_Travail à réaliser_
Citez en entier le texte sur le double Panorama, sans en changer un seul mot.

_Texte à analyser_
'''
Pourtant, si tout semble le fruit d’une ligne presque claire, certaines ruptures s’imposent dans ces éléments récurrents, créant des espaces d’air, de nouvelles perspectives dans un travail toujours en mouvement. Etrangement (et cruellement tant l’œuvre est marquante) absent de la sélection d’œuvres (mais présente dans le catalogue), Spectrum (2011-2012) (Fig. 9) en représentait une des clés. Au sein de l’exposition, c’est sans nul doute le double Panorama (2014) qui s’approprie ce rôle. Barrant la perspective qui permettrait aux visiteurs d’embrasser l’ensemble des œuvres accrochées aux murs du rez-de-chaussée, ce panorama (deux toiles monumentales installées en miroir au milieu de la pièce) frappe la perception. De par leur grandeur, qui englobe le corps et le regard ; de par leur envers révélé (on voit la toile, mais aussi son artificialité et ses limites, le cadre) ; par leur contenu dépourvu du ‘blob’ et composé de lieux vides, de fenêtres, d’escaliers, de portes qui disent le silence et l’absence. L’idée d’envahissement est toujours présente, mais à l’échelle du musée – c’est le panorama qui s’impose comme élément perturbateur à la fois de la vision et des sensations, renvoyant encore une fois à la peinture cette fois au travers du biais des panoramas du XIXème siècle, connus eux aussi pour susciter le dérèglement des sens en confrontant illusion et perception réelle. Dans cette double perspective ouverte (là où le panorama traditionnel offre souvent un cercle fermé), le spectateur est décalé car « le rapport spatial de ce dernier se modifie complètement : le cadre vole en éclats, le regard se promène à l’intérieur même de l’image, au cœur de l’action. Piégé par le changement de modes de perception, il se sent mal à l’aise parce qu’il a perdu le sens de la vision spectatorielle ordinaire ». (2)
'''
_Données fournies_
'''
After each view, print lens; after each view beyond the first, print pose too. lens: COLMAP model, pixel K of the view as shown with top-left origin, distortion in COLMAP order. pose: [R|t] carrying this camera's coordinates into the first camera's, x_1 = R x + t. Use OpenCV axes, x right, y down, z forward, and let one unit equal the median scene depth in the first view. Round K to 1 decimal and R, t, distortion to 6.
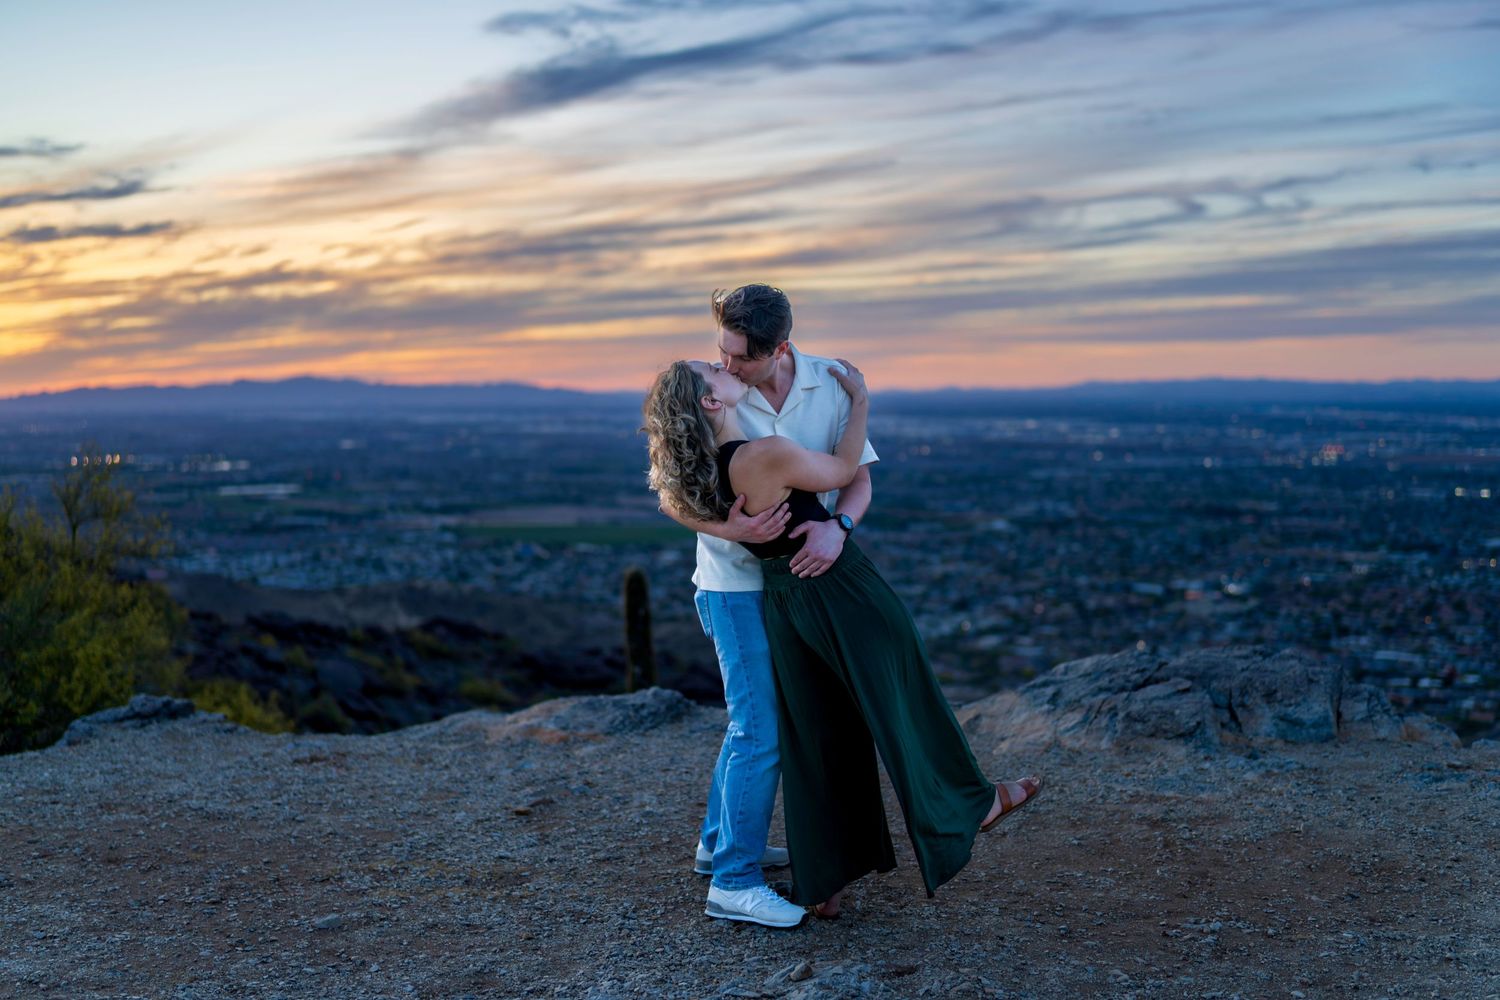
'''
_Résultat obtenu_
Pourtant, si tout semble le fruit d’une ligne presque claire, certaines ruptures s’imposent dans ces éléments récurrents, créant des espaces d’air, de nouvelles perspectives dans un travail toujours en mouvement. Etrangement (et cruellement tant l’œuvre est marquante) absent de la sélection d’œuvres (mais présente dans le catalogue), Spectrum (2011-2012) (Fig. 9) en représentait une des clés. Au sein de l’exposition, c’est sans nul doute le double Panorama (2014) qui s’approprie ce rôle. Barrant la perspective qui permettrait aux visiteurs d’embrasser l’ensemble des œuvres accrochées aux murs du rez-de-chaussée, ce panorama (deux toiles monumentales installées en miroir au milieu de la pièce) frappe la perception. De par leur grandeur, qui englobe le corps et le regard ; de par leur envers révélé (on voit la toile, mais aussi son artificialité et ses limites, le cadre) ; par leur contenu dépourvu du ‘blob’ et composé de lieux vides, de fenêtres, d’escaliers, de portes qui disent le silence et l’absence. L’idée d’envahissement est toujours présente, mais à l’échelle du musée – c’est le panorama qui s’impose comme élément perturbateur à la fois de la vision et des sensations, renvoyant encore une fois à la peinture cette fois au travers du biais des panoramas du XIXème siècle, connus eux aussi pour susciter le dérèglement des sens en confrontant illusion et perception réelle. Dans cette double perspective ouverte (là où le panorama traditionnel offre souvent un cercle fermé), le spectateur est décalé car « le rapport spatial de ce dernier se modifie complètement : le cadre vole en éclats, le regard se promène à l’intérieur même de l’image, au cœur de l’action. Piégé par le changement de modes de perception, il se sent mal à l’aise parce qu’il a perdu le sens de la vision spectatorielle ordinaire ». (2)